[Collected data]

----

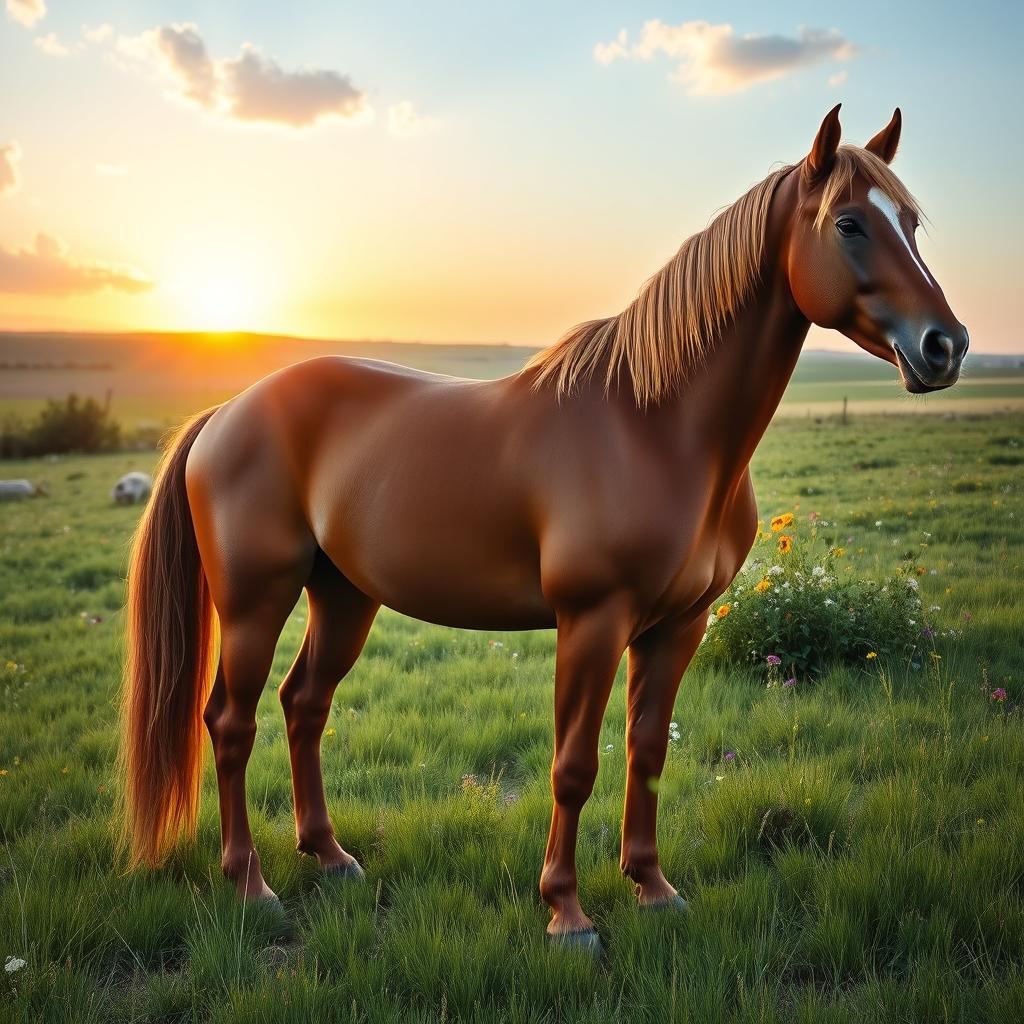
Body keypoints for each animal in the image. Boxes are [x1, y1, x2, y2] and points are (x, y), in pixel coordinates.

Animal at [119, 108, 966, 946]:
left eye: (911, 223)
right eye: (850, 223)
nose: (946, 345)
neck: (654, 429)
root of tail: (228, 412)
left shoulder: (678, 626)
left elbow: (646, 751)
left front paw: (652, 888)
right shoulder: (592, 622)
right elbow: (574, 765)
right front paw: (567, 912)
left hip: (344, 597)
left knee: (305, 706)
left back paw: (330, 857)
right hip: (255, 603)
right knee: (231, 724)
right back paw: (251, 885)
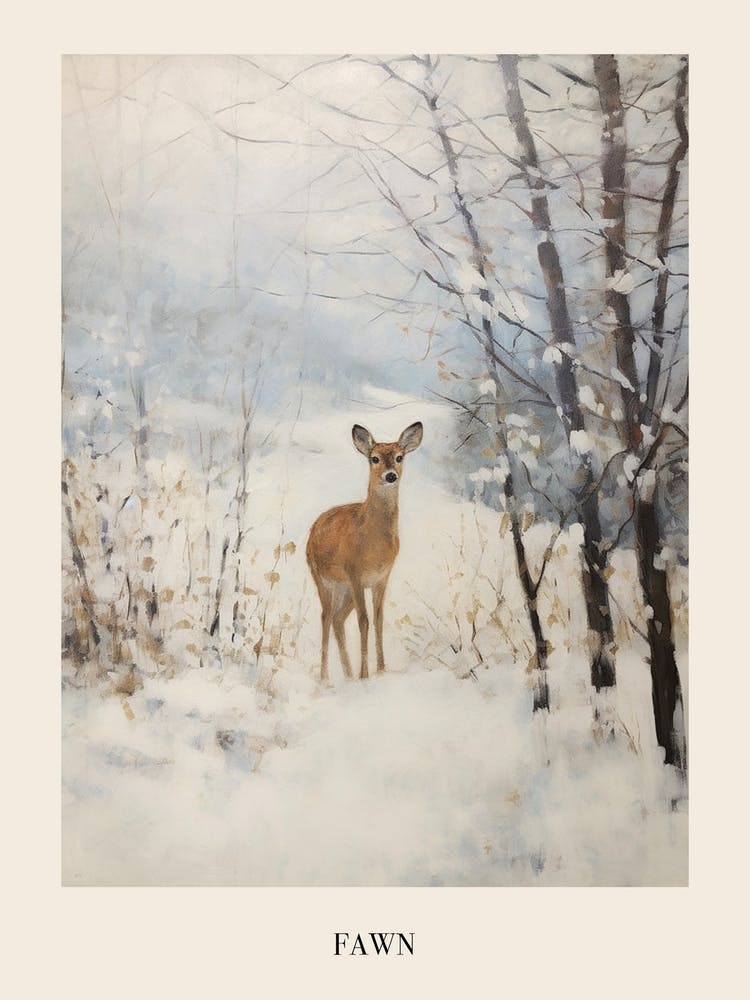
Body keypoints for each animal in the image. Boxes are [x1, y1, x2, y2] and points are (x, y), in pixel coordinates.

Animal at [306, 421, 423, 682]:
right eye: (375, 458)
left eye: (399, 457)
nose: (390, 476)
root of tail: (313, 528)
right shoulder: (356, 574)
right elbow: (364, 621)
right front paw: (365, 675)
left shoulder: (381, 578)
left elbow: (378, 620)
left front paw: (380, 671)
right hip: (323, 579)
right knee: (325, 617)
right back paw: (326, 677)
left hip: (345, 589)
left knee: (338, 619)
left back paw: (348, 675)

----

• Problem statement: Each line of the data that holds the word "knee" should be copied.

• Result of the exercise:
left knee: (305, 706)
right knee: (231, 724)
right knee: (325, 617)
left knee: (338, 619)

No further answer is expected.